**Assigned task**
The result should be every line that contains the word "inmuebles", taken from the material.

**Data to examine**
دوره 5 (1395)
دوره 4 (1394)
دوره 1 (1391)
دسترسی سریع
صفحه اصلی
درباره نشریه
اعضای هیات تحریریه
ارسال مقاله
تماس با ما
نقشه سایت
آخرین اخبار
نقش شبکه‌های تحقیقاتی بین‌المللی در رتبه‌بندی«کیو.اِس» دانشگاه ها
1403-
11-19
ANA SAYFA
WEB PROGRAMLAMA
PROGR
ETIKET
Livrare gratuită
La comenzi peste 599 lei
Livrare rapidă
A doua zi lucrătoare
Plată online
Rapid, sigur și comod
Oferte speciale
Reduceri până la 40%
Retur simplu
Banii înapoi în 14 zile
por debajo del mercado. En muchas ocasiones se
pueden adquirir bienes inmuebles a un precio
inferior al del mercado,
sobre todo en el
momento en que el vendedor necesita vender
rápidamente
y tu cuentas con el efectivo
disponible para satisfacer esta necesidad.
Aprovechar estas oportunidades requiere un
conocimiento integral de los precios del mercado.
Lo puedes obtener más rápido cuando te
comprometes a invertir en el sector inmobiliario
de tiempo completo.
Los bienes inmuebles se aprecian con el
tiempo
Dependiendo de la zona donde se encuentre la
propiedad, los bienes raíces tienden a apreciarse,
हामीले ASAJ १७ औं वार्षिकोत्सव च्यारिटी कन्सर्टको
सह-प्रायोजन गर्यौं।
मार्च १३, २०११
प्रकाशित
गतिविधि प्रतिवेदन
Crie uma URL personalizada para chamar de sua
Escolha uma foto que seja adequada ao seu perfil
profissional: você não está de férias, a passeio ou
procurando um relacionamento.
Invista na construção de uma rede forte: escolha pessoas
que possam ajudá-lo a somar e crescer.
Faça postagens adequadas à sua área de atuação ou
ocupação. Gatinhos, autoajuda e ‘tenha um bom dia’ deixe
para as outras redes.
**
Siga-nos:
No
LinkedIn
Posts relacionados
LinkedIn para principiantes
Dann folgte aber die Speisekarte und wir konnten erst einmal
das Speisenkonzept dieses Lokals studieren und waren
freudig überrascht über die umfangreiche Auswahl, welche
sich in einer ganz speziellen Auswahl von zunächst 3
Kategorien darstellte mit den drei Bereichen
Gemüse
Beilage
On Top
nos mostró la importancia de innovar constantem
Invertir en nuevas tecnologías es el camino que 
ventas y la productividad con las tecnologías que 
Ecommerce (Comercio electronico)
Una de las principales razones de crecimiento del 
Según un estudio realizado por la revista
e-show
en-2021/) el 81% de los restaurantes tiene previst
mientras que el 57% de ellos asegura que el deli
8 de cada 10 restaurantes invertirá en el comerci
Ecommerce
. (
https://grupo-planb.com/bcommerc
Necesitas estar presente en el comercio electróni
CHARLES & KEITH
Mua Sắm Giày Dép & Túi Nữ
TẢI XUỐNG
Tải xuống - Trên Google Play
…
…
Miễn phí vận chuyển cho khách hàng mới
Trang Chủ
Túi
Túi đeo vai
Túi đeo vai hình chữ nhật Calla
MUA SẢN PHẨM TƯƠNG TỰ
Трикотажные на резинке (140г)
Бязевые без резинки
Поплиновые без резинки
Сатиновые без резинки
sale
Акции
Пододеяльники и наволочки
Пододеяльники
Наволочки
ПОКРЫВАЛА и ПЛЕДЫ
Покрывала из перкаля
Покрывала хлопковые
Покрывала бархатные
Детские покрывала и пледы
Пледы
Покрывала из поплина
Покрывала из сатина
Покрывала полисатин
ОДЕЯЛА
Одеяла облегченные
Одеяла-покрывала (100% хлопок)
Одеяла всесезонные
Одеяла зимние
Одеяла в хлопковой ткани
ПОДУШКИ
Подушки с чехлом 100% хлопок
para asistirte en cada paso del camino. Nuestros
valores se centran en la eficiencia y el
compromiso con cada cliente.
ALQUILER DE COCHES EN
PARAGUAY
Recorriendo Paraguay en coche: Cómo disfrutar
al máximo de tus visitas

**Solution to the problem**
pueden adquirir bienes inmuebles a un precio
Los bienes inmuebles se aprecian con el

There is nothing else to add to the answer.